■ **What you will do**
Check each line of the data for "lines" and select those that have it.

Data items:

== Segment start ==

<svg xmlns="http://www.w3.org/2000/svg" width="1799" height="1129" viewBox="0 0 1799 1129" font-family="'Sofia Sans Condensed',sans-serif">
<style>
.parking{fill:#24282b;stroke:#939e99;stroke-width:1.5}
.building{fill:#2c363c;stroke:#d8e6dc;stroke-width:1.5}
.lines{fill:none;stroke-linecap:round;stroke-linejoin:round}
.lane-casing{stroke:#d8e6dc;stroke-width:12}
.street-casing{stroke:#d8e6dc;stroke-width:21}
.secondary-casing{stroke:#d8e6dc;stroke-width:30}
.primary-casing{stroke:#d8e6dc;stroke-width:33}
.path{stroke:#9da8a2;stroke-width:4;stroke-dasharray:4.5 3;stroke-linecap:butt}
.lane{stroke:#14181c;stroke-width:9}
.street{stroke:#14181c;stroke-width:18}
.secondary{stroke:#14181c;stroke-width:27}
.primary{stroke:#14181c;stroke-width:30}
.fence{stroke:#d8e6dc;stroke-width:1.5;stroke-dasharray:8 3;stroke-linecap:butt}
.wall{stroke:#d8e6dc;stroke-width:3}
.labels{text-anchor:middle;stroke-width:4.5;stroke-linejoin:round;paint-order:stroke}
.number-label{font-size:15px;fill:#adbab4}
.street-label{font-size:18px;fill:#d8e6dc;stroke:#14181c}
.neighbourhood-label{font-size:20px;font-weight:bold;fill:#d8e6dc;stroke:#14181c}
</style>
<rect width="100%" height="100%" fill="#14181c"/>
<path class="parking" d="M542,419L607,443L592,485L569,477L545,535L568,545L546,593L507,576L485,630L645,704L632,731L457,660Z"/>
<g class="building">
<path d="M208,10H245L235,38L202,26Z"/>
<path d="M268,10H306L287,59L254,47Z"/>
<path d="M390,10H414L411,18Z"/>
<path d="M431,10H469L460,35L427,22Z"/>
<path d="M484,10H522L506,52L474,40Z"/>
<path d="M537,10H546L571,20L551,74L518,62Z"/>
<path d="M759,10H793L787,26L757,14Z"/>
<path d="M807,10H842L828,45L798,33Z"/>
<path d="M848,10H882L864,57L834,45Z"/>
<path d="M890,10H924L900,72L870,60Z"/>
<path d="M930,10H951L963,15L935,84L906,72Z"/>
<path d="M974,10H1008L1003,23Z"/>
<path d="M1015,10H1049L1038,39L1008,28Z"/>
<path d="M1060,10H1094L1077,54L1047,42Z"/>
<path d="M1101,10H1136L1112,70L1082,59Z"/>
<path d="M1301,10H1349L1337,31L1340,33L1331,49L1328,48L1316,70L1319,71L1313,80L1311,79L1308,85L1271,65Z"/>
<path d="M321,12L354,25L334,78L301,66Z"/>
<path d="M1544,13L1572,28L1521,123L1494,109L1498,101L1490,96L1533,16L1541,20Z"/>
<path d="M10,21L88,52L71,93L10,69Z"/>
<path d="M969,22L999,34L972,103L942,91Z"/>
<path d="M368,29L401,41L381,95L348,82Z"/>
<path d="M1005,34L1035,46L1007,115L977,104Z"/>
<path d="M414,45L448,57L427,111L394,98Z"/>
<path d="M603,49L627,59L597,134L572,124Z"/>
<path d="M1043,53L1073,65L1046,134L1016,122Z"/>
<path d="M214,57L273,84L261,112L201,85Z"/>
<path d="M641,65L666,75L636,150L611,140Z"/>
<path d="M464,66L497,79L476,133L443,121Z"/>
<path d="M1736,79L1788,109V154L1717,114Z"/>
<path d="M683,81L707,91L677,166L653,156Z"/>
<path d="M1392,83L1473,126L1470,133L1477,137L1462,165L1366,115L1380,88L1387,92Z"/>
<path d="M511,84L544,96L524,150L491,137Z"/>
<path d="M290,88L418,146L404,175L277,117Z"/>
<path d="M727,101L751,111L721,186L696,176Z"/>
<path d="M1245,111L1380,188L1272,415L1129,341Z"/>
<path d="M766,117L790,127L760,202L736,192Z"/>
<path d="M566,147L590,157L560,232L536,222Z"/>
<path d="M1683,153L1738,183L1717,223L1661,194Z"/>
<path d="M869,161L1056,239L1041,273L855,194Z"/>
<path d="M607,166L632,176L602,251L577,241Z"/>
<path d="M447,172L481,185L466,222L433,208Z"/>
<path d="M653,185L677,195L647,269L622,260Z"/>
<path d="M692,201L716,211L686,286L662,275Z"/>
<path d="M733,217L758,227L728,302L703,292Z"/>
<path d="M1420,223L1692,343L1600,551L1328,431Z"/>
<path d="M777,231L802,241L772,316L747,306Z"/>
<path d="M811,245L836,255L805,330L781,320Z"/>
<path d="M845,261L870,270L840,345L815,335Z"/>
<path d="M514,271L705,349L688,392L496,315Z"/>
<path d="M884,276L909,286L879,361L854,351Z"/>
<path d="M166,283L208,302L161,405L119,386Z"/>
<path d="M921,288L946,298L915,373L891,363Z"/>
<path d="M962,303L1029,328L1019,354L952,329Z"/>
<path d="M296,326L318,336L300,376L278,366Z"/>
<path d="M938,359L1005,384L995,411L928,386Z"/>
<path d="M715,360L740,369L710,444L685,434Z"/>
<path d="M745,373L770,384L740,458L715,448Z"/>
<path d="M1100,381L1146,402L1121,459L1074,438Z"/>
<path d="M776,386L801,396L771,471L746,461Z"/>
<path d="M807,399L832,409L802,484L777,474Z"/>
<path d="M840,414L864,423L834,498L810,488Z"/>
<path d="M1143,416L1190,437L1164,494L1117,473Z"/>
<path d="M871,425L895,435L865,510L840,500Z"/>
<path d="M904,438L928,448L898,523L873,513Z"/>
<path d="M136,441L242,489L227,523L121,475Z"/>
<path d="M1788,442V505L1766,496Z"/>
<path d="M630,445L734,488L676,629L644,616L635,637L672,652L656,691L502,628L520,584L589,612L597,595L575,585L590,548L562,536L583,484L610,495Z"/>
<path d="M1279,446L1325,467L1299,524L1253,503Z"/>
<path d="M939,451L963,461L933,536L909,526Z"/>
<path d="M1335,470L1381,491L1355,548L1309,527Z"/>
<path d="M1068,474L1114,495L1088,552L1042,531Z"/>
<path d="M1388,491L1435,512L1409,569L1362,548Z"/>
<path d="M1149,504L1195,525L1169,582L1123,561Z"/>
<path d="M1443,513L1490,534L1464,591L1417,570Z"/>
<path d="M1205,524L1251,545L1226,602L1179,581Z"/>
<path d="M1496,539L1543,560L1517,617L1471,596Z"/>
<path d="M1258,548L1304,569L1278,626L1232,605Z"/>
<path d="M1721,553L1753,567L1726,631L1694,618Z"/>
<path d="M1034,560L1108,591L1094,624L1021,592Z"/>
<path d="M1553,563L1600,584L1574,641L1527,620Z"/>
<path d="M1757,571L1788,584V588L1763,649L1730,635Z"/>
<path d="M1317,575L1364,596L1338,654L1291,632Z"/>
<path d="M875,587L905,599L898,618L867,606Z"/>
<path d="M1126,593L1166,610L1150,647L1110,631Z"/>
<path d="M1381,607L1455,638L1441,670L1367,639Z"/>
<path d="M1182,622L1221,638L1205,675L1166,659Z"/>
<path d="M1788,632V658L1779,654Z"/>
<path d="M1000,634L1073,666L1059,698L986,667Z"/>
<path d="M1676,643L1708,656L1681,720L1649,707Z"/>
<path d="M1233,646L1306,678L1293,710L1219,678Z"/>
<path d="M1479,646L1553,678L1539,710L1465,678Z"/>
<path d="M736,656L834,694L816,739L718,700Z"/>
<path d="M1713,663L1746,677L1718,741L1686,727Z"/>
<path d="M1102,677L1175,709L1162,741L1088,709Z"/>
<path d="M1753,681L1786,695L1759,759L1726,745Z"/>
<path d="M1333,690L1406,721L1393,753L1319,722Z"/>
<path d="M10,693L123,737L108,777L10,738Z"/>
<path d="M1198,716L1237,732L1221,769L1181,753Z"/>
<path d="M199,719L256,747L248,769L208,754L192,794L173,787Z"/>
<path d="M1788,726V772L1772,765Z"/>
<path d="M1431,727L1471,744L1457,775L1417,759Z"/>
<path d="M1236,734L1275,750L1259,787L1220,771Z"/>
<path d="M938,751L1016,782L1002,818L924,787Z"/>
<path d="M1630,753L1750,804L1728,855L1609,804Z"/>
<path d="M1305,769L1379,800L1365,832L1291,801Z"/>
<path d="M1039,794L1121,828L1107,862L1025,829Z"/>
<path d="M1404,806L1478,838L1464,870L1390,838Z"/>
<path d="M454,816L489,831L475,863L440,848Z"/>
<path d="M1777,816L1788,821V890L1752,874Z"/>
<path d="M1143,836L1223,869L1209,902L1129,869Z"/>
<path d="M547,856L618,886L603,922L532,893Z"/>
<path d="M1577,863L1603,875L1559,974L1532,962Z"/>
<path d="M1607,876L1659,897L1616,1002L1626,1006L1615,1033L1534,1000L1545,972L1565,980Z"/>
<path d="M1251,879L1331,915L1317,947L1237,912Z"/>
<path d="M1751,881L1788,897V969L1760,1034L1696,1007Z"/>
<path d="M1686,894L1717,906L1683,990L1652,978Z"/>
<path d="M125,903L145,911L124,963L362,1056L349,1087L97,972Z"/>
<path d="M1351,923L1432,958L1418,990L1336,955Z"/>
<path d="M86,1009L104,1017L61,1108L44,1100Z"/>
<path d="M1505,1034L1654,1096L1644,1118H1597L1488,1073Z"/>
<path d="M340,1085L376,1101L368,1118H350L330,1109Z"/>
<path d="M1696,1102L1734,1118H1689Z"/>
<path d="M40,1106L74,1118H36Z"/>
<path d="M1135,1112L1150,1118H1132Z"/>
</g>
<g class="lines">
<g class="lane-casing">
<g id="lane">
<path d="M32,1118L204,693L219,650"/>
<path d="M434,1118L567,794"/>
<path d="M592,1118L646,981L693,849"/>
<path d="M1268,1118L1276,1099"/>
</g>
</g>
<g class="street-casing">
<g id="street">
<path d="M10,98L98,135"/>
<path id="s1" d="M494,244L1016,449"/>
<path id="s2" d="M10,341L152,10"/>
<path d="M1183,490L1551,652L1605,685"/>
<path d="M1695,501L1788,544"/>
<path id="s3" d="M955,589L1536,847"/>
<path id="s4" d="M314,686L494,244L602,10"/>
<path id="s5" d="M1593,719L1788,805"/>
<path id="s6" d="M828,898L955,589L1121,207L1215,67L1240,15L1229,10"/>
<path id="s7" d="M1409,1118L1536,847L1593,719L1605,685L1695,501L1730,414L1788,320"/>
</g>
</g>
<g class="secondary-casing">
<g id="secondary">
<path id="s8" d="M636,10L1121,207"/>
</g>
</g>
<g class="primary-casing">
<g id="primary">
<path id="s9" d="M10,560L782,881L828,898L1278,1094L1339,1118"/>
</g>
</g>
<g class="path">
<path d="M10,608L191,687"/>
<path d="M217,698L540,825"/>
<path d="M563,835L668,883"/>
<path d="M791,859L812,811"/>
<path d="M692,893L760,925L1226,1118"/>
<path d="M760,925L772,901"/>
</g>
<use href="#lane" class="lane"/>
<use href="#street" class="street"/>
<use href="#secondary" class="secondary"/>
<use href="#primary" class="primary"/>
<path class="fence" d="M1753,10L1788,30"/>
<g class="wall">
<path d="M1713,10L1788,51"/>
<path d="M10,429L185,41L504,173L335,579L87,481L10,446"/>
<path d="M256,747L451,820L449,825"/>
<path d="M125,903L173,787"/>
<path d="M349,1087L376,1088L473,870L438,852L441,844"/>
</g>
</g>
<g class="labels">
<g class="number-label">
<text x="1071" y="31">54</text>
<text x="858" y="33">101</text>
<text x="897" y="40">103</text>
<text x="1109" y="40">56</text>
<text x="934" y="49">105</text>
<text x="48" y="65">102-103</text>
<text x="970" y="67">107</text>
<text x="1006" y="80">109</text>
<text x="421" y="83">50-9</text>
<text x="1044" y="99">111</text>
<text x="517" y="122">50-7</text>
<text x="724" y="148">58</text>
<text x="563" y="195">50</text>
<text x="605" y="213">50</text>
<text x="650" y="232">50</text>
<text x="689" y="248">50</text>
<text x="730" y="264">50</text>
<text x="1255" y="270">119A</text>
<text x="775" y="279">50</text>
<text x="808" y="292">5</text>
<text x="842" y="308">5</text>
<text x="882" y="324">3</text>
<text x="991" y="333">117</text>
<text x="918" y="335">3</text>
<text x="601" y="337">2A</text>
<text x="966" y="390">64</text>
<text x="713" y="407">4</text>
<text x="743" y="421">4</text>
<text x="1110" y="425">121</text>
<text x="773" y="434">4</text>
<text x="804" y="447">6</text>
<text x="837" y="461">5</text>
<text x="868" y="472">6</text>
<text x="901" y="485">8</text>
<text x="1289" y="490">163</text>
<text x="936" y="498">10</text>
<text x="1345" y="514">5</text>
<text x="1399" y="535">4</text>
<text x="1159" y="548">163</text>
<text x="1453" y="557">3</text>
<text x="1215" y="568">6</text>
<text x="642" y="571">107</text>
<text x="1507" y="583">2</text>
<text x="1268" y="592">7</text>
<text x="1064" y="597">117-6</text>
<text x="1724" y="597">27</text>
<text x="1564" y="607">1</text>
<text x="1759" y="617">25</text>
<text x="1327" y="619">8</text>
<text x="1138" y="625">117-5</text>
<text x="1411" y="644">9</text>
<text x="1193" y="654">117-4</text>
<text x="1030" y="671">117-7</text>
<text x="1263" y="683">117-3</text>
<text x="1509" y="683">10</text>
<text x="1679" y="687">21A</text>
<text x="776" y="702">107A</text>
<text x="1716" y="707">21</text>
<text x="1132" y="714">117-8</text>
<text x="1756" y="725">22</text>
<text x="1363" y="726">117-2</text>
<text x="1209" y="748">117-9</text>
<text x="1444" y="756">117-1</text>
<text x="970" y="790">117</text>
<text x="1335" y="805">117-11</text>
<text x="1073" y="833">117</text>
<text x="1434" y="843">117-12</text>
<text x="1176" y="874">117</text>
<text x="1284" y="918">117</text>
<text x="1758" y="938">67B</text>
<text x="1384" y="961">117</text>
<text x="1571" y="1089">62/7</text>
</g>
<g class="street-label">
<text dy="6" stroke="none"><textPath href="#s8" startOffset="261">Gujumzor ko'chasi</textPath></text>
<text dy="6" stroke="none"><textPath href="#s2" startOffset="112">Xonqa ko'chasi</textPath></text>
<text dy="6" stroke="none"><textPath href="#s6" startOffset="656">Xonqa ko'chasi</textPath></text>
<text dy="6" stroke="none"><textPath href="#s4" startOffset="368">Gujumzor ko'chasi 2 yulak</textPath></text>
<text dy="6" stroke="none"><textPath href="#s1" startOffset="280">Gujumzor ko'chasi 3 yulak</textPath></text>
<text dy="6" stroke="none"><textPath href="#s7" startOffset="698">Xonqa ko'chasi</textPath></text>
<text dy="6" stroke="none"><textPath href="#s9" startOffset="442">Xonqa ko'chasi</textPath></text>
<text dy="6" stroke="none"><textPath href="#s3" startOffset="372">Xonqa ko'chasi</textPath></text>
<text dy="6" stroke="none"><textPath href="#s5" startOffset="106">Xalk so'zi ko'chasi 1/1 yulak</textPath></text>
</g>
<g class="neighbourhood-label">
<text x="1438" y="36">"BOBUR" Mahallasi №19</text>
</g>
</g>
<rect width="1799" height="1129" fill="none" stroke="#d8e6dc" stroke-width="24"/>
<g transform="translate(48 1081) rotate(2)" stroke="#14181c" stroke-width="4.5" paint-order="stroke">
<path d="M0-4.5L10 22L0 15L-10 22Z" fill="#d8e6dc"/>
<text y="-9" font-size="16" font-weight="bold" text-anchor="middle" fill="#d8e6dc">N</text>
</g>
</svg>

== Segment end ==

■ **Task result**
.lines{fill:none;stroke-linecap:round;stroke-linejoin:round}
<g class="lines">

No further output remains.